**** Selected text

Hugh Robert Armstrong Schofield (born 19 August 1961), is the Paris Correspondent for BBC News, the main newsgathering department of the BBC, and its 24-hour television news channels BBC World News and BBC News Channel, as well as the BBC's domestic television and radio channels and the BBC World Service. He was formerly a BBC correspondent across Europe, the Middle East and United States. He became BBC Paris Correspondent in 1996.

Early life and education
Schofield was born in Cardiff in Glamorgan in South Wales, in 1961. He has an elder brother and a younger sister.

In September 1974, after leaving prep school, Schofield was educated at Clifton College, a boarding independent school in the suburb of Clifton in the city of Bristol in South West England. He entered the school at the age of thirteen as a scholar, where he boarded at School House, and left in summer 1978. The following year, he went to St John's College at the University of Oxford, where he studied Arabic and Turkish.

Schofield's older brother, was two years his senior at Clifton College although he entered in the same year, 1974.  Philip went on to become an Exhibitioner in Modern Languages at Christ Church at the University of Oxford.

********
**** Record set

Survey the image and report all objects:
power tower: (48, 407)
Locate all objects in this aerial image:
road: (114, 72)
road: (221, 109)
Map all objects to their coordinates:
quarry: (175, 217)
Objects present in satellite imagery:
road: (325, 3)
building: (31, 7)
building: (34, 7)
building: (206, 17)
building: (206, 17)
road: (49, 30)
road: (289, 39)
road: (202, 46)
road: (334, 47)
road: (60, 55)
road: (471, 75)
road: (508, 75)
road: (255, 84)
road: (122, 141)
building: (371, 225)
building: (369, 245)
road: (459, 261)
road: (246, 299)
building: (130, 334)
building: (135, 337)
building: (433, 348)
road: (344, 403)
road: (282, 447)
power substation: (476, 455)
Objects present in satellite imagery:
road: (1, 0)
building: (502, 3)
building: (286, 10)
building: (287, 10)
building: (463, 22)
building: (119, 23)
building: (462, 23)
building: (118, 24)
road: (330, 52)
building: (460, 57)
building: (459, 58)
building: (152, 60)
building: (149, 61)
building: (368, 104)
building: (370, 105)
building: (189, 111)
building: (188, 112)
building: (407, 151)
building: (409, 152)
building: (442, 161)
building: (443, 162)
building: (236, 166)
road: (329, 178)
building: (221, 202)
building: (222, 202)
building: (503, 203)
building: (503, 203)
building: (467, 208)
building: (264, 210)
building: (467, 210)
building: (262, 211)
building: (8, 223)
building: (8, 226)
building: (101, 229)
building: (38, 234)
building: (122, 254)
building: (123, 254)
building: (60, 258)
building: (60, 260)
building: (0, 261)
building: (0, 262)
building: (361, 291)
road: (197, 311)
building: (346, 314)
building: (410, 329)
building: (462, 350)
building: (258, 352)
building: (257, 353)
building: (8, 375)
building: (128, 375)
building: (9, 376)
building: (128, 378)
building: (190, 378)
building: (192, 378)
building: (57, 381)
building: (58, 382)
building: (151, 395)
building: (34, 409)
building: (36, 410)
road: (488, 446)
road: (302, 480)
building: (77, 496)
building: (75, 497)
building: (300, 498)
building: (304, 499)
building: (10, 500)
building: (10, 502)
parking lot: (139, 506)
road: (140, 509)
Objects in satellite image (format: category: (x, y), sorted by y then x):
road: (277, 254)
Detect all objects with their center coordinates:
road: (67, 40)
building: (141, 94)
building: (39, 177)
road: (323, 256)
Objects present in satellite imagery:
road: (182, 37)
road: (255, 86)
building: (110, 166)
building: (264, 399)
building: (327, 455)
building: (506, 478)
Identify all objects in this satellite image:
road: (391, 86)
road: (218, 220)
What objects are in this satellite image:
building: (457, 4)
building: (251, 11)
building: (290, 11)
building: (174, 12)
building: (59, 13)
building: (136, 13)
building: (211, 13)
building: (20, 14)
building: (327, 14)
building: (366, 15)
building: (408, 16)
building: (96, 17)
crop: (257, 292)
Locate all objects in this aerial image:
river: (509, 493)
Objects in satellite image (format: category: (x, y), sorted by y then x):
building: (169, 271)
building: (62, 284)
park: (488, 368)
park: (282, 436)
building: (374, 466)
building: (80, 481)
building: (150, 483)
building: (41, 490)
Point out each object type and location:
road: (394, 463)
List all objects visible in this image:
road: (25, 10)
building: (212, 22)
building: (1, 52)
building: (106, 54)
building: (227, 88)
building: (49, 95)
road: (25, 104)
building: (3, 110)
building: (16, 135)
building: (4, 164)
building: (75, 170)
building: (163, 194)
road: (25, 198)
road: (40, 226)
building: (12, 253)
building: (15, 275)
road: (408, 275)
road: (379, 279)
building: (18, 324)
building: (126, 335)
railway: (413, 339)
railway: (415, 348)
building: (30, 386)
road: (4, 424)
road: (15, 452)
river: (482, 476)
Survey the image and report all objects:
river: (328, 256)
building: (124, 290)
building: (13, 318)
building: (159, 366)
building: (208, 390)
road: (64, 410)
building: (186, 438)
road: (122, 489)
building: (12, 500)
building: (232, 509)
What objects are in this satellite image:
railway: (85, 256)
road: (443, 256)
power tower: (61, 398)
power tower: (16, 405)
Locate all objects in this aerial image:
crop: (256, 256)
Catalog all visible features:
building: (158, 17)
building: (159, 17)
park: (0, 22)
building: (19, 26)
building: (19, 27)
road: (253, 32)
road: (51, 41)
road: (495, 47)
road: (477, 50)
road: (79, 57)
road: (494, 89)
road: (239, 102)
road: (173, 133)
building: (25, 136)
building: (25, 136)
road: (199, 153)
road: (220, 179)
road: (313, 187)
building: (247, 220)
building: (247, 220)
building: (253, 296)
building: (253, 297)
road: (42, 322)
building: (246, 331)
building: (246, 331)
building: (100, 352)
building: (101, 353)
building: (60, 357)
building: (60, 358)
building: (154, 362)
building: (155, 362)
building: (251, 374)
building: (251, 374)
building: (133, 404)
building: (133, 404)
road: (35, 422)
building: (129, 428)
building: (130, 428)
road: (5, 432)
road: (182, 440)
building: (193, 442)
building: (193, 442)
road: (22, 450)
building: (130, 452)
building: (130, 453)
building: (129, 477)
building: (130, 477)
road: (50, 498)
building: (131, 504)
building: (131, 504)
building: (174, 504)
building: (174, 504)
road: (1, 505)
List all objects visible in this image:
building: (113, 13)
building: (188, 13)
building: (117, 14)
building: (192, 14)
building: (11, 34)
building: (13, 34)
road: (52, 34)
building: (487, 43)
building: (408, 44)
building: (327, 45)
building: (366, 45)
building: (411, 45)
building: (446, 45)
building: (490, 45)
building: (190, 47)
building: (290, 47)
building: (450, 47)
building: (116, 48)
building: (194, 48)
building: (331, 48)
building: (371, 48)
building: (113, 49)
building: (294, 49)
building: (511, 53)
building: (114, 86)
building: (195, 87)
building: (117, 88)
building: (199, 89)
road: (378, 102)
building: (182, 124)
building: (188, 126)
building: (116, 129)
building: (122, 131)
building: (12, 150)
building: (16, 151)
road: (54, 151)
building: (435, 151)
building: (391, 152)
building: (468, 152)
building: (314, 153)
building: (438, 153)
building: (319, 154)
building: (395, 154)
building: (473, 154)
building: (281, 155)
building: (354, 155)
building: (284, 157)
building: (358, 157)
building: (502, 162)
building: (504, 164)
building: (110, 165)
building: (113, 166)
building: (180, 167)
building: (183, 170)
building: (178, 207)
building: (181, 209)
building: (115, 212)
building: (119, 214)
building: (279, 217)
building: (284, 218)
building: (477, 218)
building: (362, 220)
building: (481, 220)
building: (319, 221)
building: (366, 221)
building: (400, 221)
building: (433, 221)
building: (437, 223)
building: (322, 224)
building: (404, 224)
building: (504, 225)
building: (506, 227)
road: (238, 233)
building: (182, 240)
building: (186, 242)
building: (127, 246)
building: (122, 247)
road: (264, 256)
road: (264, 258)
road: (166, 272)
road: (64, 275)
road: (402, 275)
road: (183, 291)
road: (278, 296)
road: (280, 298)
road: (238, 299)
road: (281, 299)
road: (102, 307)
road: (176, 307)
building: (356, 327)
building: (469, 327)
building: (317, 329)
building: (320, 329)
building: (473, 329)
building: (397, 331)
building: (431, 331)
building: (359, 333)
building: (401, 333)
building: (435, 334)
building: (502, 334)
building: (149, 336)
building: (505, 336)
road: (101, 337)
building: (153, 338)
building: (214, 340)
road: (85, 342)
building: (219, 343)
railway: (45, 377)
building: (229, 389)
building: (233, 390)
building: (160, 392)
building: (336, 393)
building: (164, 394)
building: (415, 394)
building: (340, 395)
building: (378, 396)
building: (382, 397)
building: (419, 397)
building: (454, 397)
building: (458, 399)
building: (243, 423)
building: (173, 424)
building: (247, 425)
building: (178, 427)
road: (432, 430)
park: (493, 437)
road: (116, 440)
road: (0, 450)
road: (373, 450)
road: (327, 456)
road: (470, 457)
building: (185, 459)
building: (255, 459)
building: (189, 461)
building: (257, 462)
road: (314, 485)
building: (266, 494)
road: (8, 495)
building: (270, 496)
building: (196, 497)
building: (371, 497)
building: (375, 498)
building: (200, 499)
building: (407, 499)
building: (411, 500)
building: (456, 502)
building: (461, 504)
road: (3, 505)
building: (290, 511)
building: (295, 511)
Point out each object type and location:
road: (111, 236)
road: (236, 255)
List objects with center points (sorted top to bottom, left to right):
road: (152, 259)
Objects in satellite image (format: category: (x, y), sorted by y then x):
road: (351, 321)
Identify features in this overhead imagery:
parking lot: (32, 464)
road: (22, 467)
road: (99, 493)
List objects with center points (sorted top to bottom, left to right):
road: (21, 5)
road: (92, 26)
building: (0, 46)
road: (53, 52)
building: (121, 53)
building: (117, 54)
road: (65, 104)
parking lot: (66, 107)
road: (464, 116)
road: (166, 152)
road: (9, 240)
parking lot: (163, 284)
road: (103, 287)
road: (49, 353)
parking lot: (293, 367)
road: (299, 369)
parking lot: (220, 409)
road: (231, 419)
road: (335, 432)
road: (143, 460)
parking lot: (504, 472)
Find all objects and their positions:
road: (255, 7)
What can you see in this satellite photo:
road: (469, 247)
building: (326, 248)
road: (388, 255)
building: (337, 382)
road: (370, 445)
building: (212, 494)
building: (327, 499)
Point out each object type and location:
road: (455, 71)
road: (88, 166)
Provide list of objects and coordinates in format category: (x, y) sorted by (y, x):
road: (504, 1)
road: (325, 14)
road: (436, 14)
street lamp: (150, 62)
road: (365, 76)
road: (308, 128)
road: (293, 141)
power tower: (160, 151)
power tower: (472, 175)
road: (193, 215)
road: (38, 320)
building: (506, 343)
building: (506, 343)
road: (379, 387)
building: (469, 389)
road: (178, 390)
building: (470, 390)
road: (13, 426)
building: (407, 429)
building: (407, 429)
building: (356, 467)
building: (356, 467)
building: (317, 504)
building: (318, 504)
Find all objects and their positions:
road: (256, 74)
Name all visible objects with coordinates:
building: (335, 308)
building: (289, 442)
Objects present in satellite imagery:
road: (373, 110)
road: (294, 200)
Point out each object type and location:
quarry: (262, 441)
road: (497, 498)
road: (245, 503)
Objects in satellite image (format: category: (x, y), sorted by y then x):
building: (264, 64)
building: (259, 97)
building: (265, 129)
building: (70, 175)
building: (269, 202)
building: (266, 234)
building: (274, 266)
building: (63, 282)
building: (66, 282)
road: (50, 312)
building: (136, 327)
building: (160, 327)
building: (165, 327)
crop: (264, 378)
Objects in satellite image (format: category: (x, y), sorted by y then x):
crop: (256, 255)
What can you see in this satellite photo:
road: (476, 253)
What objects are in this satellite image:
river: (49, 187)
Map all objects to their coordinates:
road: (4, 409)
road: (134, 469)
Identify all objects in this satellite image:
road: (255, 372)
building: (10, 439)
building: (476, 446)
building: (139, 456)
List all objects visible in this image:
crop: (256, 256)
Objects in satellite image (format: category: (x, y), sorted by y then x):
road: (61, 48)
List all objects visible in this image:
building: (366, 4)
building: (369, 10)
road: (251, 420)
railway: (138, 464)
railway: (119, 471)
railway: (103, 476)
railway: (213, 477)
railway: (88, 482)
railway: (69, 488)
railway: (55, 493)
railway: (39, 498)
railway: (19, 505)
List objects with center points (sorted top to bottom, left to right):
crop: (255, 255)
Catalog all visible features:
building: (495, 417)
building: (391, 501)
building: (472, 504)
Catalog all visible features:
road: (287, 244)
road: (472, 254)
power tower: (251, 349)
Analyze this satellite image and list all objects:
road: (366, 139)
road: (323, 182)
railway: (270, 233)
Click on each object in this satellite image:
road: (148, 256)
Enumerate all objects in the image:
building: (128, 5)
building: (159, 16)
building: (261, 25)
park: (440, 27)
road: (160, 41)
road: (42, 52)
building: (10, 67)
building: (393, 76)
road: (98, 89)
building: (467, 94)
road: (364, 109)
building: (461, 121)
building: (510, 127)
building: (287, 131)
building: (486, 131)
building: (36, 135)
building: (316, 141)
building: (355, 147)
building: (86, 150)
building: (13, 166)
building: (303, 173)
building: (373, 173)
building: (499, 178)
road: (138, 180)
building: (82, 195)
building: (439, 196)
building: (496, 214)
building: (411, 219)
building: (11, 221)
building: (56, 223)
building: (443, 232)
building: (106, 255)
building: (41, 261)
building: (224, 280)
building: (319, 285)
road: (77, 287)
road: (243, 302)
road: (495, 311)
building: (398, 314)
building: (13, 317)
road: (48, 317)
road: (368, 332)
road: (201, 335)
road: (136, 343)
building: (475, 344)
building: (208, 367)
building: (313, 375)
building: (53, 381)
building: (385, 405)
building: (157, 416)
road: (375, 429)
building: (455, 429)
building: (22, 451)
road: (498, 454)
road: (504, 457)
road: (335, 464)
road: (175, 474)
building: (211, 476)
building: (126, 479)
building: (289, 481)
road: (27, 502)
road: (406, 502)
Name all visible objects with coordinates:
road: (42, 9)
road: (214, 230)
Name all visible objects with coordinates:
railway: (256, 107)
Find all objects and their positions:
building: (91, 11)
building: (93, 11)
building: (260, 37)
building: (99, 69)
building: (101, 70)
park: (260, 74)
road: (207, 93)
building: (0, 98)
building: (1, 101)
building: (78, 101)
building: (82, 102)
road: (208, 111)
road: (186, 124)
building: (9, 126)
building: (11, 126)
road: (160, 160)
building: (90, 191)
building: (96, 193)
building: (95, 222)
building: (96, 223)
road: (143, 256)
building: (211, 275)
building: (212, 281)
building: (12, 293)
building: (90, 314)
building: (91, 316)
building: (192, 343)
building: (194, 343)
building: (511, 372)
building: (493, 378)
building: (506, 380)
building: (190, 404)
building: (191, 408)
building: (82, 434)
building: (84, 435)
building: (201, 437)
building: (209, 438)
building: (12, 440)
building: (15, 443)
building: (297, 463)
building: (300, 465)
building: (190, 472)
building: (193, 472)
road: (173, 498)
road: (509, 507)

********

What is asked:
Carry on the biographical text about Hugh Schofield, starting right after its final sentence. These items were taken from a separate source.

Exercise answer:
Career
Schofield joined the BBC in the 1980s. He is the BBC's former correspondent in the Middle East, Spain, the United States and the former Yugoslavia, and has worked for the BBC in Paris since 1996. He appears frequently on radio, television and the Internet, covering day-to-day French news and providing analysis of politics and the economy. From 2000 to 2008, he was chief correspondent in Paris at the English Language Service of the Paris-based Agence France-Presse news agency. In July 2016 Schofield wrote an article for BBC News Online in which he praised France for responding to the murder by Islamic State of a French priest, Father Jacques Hamel of Saint-Etienne-du-Rouvray. The piece was accompanied by a photograph of Adel Kermiche, the teenage jihadist who had attempted to behead Father Hamel, and a caption repeating the Archbishop of Rouen's quote "Forgive them – they know not what they do."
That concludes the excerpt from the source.